Tech Transfer eNews Blog

UNMC, Temple researchers take step toward first-ever cure for HIV

By Jesse Schwartz
Published: July 10th, 2019

Researchers at the University of Nebraska Medical Center (UNMC) and Temple University are working to create the first-ever cure for HIV.

In tests on humanized mice, the researchers used a slow-release, long-lasting formulation of HIV drugs developed at UNMC to suppress the virus, combined with a modified version of the CRISPR-Cas9 gene editing technology developed at Temple that cuts the virus’ DNA from the genomes of the mice.

According to a report published in the journal Nature Communications, about a third of the mice showed no sign of HIV infection for up to five weeks after treatment.

“This is proof of concept that a cure of HIV is possible,” says Howard Gendelman, researcher at UNMC and a senior investigator on the study. “Now you have to optimize the situation to bring it up to 100% of animals. We’re working on it.”

Though it is promising, the study only followed the mice for a relatively short time. In several other cases in which a potential treatment seemed to have eliminated the virus, it eventually came back. There is also the issue of safety if the treatment were ever to be tested on humans. Potential therapies don’t often make the leap to human testing, though the researchers say that humanizing the mice partially closes that gap. So far, they have found no traces of side-effects in the mice after analyzing the genetic sequences of their human cells.

“This is probably one of the most promising studies that have come out,” says Zandrea Ambrose, an HIV researcher at the University of Pittsburgh who was not involved in the study. “But there’s some work that still needs to be done. We’d want to make sure the system is as safe as possible before we deliver it to humans.”

Dr. Robert Gallo, who co-discovered HIV as the cause of AIDS in 1984, offered congratulations. “In my view, this is the most interesting and important therapy-related research advance I have seen in many, many years,” Gallo said in a statement.
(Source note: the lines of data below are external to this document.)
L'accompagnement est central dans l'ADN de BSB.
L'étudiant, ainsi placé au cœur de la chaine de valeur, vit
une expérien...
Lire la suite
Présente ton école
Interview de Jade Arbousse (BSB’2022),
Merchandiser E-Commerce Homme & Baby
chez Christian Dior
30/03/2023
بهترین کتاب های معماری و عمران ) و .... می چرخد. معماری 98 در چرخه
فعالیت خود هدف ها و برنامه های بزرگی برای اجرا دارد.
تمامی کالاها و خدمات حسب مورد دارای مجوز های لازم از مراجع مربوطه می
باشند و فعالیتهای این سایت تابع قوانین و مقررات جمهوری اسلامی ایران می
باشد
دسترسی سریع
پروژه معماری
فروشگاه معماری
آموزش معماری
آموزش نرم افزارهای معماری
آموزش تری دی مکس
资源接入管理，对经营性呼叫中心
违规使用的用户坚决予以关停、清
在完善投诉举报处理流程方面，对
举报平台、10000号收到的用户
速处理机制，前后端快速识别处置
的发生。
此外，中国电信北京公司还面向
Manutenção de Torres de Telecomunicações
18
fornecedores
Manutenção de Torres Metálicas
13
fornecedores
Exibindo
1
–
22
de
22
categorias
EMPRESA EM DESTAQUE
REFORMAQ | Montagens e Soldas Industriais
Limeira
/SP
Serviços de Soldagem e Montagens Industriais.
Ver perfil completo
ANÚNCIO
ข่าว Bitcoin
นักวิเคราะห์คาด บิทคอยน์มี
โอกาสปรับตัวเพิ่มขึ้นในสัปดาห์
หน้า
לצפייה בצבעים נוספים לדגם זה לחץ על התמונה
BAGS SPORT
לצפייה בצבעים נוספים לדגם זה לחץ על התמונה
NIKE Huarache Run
The UNMC researchers are now moving ahead with research in primates, and the Temple team plans to begin testing for toxicity in a small number of humans, using conventional HIV drugs, in 2020. In the meantime, UNMC’s tech transfer office, UNeMed, is working to commercialize the long-lasting drugs, said Michael Dixon, its president and CEO.

The benefits of the drugs, known by the acronym LASER ART, are significant on their own, he said. Gendelman has previously shown that they can be taken less often than the current daily regimen.